Creative Work, Sustainability, and MLB

In Andrew Ross’ book, Nice Work If You Can Get It: Life and Labor in Precarious Times, he talks about the instability of work in the Creative Industries. He calls for sustainability in the workforce because there is none. It’s needed if we want to survive, and not just live paycheck to paycheck. We all know this. It’s what we’ve been hearing for weeks.

But before talking about sustainability, I want to talk about sports.

            I also want to preface this by saying I don’t know a lot about the business of the sports, nor do I know a whole lot about the sports world, and I can’t name every player on my favorite baseball team. (I do know the Golden State Warriors won the 2015 NBA Championship and that’s about it.) So please feel free to correct me on any faulty information, you sports fanatics.

Just because you have the skill doesn’t mean you have the qualifications!

There are thousands of college baseball players looking to make it to the Major Leagues. A lot of us (or maybe I’m imagining this number) have played t-ball, baseball, or softball, growing up. Therefore, we know how to play the game. We have the qualifications to play baseball, but can play for the MLB? No. Not by any means. In fact, even those who are strong enough and fast enough, aren’t guaranteed a spot. And even once they are pulled up to the majors, their position remains unstable.

A couple of examples:

Daniel Norris playing for the Buffalo Bisons.

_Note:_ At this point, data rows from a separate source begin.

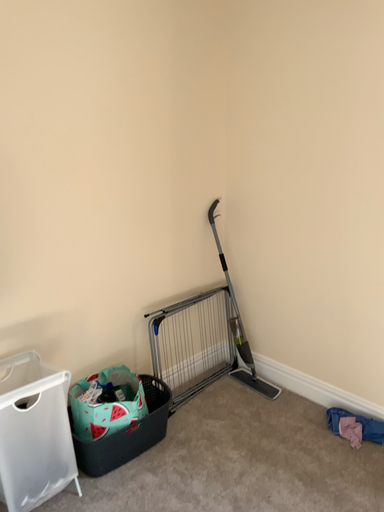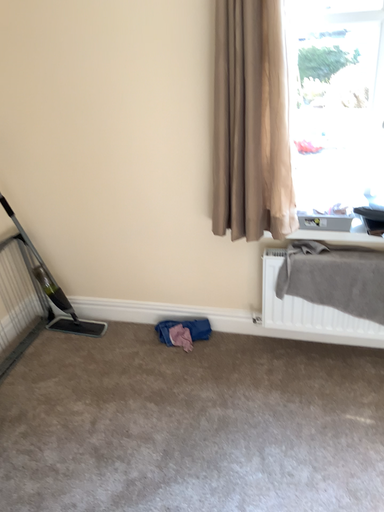
Question: Which way did the camera rotate in the video?

Choices:
 (A) rotated left
 (B) rotated right

Answer: (B)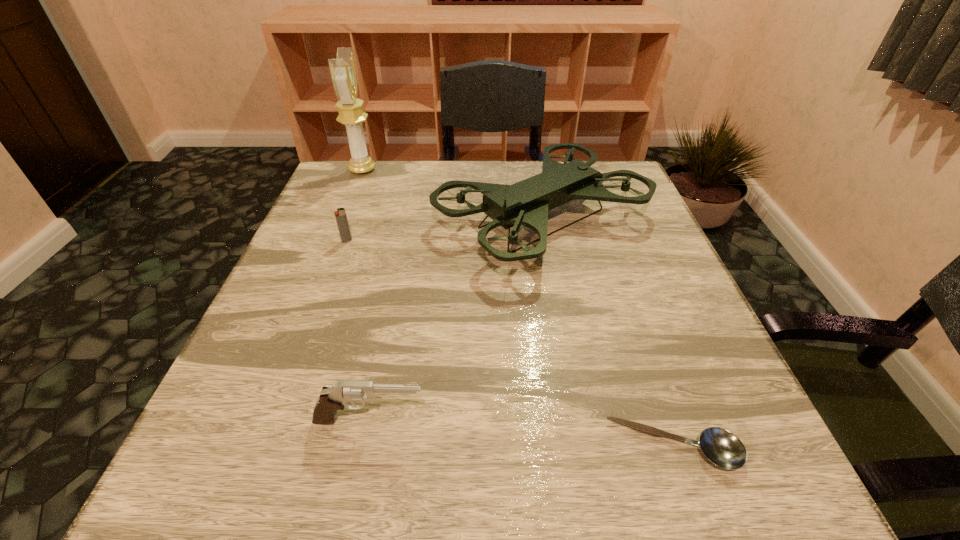
This screenshot has width=960, height=540. I want to click on unoccupied area between the gun and the ladle, so click(522, 434).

Jemile Weeks once played for the Oakland Athletics. He was a talented and was pulled up to play in the majors in mid-2011. After a year of playing for the A’s, he was demoted to their Triple-A team, in Sacramento, CA. Just like that he was pulled from the Coliseum and had to prove his way back to the majors. He did so in 2013 to the Orioles (and I think he now plays for the Pawsox?). Same with Daniel Norris, a current pitcher for the Detroit Tigers. Back when he played for the Toronto Blue Jays, he was highly praised. He even struck out Oritz! But no sooner he started, his performance dropped and was sent to the triple-A team in Buffalo. Both these stories do have a happy ending, but it just proves how the individual has to prove themselves to stay in their sustainable career.

So what does baseball have to do with this sustainability that Ross is talking about?

Not enough jobs to go around…even for the most skilled workers.

Ross quotes Richard Florida, saying that success is “competing for employment and riches depends increasingly on being in the right place and having the right skills,” but it’s more than that (207). There are so many Creatives that possess the right skills and have clustered in the ‘right’ city, but there just aren’t enough jobs to sustain the creative culture. The creative is available to those who have the talent. By the end of the next May, all of the Film and New Media Seniors will know how to make a short film, which qualifies us to be in this creative class. But the creative class only has a certain quantity of positions to fill. In this sense, it’s unsustainable. The uncertainty of jobs will forever live on in the creative industry. People are “competing for finite pools of investment resources, cultural workers, audiences, tourist streams, and signature architectural icons” (31). It’s even unsustainable for those in those highly qualified positions. Like in baseball, sometimes those considered to be the best have to continue to fight for the prized position. So it doesn’t matter how hard you work, nor does it matter the skills you have, because these creative jobs will always be at risk.

In addition, Ross’ reading focuses on globalization which, “tends to rearrange and redistribute resources” (208). When the blue-collar work is exported, fewer jobs are available and now with technology connecting the world, creative jobs can also be outsourced to other countries. This is only contributing to the depletion of jobs in the United States as well as specifically within the creative class, making for an unsustainable workplace.